A tiny “click here for boys site” link sits in the corner of the home page, taking you to an ancillary page for the “Time Travel Elffs,” coming soon. There’s no mention of products or narratives or names for the six chiseled One Direction-meets-U.S.-men’s-gymnastics-team dudes.

I can’t decide whether to be more offended for my daughter or my son, so I’ll go ahead and hate the whole idea on behalf of them both. Here’s why:

Campaign for a Commercial-Free Childhood, which responded to the product launch with a “Save the Tooth Fairy” campaign, says it uncovered an investor video made by the toy industry executives who dreamed up the Real Tooth Fairies. (Read the transcript at commercialfreechildhood.org.)

According to the transcript, a voice-over says, “Can you believe that a childhood character known by millions worldwide has not yet been licensed? With a target audience of 10 million U.S. girls ages 6 to 10 who lose 20 teeth, that translates to 200 million tooth-fairy moments.”

Boys lose teeth too. Wouldn’t that translate to 400 million tooth fairy moments?

Not that I want these people monetizing my son. Or my daughter, for that matter. But I resent having a childhood icon turned into yet another chance to bond with my daughter in a shopping mall (albeit a virtual one) and yet another thing my son and I don’t have in common.

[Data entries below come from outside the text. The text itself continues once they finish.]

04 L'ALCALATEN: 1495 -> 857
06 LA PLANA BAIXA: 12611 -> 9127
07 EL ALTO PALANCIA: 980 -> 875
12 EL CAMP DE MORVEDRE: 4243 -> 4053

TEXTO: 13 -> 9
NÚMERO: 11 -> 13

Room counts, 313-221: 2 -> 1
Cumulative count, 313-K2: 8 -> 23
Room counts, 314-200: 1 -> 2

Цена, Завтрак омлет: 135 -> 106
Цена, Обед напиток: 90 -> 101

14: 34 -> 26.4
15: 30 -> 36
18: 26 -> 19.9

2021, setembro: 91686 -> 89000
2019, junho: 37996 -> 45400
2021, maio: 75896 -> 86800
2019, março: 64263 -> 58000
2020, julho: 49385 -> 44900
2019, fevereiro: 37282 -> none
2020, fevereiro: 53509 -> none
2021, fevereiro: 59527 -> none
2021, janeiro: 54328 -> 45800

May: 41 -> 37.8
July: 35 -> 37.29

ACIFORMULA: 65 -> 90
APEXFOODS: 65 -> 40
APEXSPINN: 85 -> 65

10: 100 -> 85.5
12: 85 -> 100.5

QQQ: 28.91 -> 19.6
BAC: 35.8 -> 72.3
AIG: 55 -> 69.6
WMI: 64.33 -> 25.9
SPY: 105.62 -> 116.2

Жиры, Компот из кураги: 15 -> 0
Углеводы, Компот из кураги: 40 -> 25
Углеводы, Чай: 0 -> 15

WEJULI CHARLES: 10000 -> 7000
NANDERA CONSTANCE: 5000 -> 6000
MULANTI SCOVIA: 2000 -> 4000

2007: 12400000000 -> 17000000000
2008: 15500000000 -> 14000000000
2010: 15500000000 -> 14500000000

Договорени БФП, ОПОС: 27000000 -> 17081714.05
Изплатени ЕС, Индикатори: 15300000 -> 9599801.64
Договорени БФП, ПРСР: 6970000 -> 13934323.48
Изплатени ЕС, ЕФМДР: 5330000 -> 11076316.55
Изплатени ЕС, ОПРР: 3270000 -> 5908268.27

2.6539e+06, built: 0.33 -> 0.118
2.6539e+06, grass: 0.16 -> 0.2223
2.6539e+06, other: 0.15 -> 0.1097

“The entire losing-a-tooth rite of passage is being product-ized and packaged into a pink/blue sphere to hawk stuff,” says Amy Jussel, executive director of Shaping Youth (shapingyouth.org), an organization that monitors media and marketing for kids. “Rather than playing alongside each other, we have this senseless gender coding that constantly separates boys and girls.”

I’m as guilty as anyone. Even when my kids do play alongside each other, I gender code my neuroses.

When my daughter plays with Barbie, I worry she’s going to grow up hating her thighs. When my son plays with Ken, I figure he’ll toss him aside with nary a glance toward his pecs.

When my daughter watches London Tipton play stupid for laughs on “Suite Life on Deck,” I worry she’ll equate ditsy with lovable. When my son watches Special Agent Oso bumble a job, I figure he’ll learn from Oso’s errors.

Am I giving my daughter enough credit? Am I giving my son enough thought?

I once attended an event for author Peggy Orenstein when she was on tour for “Cinderella Ate My Daughter” (Harper). A woman stood up during the Q-and-A and announced that her daughter dressed up as a princess for career day at kindergarten.

“I told her to go change,” the woman announced. “Princess isn’t a career.”

The room cheered.

Would she do the same for a boy who dressed as Buzz Lightyear? Would I?

Jussel resents the Real Tooth Fairies for stepping all over a family tradition and giving the boot to imagination. Instead of waking to a heartfelt note and some cash, your daughter waits for the “real” fairy to deliver a prefabricated magic letter.

And your son … well, whatever about him.

“Upending family narratives and inserting a canned script spoils the mystical imagery — regardless of what the (fairies) look like,” Jussel says. “They could be fairy clones of Beyonce or Lena Dunham or Oprah or Gloria Steinem.

“It’s the entire concept of preset appearances with preset personalities to be assigned and matched that negates the ability to project imaginative creations.”

Especially when you’re only matching half the population.